Managing queuing latency is crucial to achieve ultra-reliable low-latency communications (URLLC) in the future vehicle networks. In this work, we propose a novel joint power and resource allocation strategy to enhance the worst-case relia-bility by minimizing the network-wide maximum queue length. A constraint of a long-term energy budget is considered, as vehicles must simultaneously ensure other tasks. In addition, vehicle communications are assumed to have a heterogeneous nature and the distribution of extreme events may vary between vehicles, while in this work extreme value theory (EVT) is exploited to model these extreme events. Moreover, personalized federated learning is employed to learn the distribution while handling the heterogeneity among vehicles. Simulation results confirm that the proposed design reduces the length of the worst-case queuing latency and that, in comparison to traditional federated learning, the introduced personalized federated learning approach signif-icantly increases the estimation accuracy of local extreme event distribution without increasing the communication load.
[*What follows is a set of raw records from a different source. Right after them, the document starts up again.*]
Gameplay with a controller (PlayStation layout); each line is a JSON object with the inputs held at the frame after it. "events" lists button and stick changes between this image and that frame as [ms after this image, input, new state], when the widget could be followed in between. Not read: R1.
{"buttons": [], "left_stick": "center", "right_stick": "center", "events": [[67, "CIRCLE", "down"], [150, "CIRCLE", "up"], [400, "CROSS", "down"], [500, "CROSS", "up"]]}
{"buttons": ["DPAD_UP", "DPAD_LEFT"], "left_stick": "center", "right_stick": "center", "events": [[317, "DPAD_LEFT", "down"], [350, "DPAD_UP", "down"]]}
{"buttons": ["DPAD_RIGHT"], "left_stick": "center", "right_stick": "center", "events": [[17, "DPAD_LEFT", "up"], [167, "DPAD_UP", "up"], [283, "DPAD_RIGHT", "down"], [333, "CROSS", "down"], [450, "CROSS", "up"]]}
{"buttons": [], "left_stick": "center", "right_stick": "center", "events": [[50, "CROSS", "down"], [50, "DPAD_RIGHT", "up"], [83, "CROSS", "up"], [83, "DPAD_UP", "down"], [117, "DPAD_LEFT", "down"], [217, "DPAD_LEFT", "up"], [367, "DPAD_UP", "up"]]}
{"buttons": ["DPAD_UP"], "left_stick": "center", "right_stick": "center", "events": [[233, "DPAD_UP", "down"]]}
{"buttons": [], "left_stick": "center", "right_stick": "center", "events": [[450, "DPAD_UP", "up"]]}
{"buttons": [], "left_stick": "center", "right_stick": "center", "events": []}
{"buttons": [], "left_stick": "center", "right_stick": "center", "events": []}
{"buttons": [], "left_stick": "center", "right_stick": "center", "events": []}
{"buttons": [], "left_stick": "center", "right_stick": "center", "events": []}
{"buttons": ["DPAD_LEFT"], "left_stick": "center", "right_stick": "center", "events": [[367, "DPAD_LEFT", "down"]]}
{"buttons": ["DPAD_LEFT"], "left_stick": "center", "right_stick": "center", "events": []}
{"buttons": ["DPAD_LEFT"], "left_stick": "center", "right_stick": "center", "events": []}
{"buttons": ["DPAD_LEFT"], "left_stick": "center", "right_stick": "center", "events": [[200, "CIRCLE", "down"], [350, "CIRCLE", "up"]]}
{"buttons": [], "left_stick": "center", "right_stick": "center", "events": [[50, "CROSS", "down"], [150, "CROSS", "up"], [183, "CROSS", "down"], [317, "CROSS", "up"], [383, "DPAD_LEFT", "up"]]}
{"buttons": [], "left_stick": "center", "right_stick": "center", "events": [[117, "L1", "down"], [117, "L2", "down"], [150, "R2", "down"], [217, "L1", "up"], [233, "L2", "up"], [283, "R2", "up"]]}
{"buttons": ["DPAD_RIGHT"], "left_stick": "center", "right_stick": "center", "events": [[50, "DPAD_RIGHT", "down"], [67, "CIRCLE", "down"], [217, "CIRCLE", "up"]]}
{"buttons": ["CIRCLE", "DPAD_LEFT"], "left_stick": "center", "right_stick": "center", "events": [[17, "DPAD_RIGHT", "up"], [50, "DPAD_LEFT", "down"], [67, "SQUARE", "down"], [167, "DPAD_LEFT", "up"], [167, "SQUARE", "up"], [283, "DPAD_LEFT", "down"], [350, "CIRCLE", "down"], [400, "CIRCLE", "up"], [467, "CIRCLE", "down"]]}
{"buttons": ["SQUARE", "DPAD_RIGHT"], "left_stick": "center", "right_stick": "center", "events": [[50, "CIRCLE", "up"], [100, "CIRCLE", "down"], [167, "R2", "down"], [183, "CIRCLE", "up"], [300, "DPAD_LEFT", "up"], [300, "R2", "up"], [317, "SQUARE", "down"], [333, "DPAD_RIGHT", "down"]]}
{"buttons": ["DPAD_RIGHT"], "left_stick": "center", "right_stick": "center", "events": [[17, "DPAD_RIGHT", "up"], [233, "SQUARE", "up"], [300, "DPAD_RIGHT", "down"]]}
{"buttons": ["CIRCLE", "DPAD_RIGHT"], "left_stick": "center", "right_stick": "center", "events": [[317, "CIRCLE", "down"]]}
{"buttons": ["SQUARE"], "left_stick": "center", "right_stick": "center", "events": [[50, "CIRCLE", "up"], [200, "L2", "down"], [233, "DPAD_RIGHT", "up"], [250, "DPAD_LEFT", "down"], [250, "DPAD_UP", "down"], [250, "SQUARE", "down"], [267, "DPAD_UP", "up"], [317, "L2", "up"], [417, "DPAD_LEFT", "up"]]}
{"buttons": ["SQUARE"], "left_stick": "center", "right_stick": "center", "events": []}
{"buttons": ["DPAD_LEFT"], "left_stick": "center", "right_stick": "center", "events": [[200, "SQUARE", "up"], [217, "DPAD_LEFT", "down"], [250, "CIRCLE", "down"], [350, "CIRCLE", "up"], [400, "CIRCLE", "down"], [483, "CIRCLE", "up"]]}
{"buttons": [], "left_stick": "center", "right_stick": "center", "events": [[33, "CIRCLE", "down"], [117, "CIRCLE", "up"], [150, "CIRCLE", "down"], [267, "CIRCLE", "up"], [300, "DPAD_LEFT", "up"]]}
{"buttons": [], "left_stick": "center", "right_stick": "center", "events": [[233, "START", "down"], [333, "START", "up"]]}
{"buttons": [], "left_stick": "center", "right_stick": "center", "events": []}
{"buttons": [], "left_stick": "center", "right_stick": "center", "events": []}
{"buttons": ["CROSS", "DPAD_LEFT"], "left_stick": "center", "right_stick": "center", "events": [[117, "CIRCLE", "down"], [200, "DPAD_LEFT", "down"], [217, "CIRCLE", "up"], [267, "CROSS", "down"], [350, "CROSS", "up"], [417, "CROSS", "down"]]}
基于个性化联邦学习的车辆网络数据驱动极端事件建模:特邀论文
在未来的车辆网络中,管理排队延迟对于实现超可靠的低延迟通信(URLLC)至关重要。在这项工作中,我们提出了一种新的联合功率和资源分配策略,通过最小化网络范围内的最大队列长度来提高最坏情况可靠性。考虑到长期能源预算的限制,因为车辆必须同时确保其他任务。此外,假定车辆通信具有异质性,极端事件的分布可能在车辆之间有所不同,而在本工作中,利用极值理论(EVT)对这些极端事件进行建模。此外,在处理车辆间异质性的同时,采用个性化的联邦学习来学习车辆间的分布。仿真结果表明,所提出的设计减少了最坏情况排队延迟的长度,并且与传统的联邦学习方法相比,所引入的个性化联邦学习方法在不增加通信负载的情况下显著提高了局部极端事件分布的估计精度。
本文章由计算机程序翻译,如有差异,请以英文原文为准。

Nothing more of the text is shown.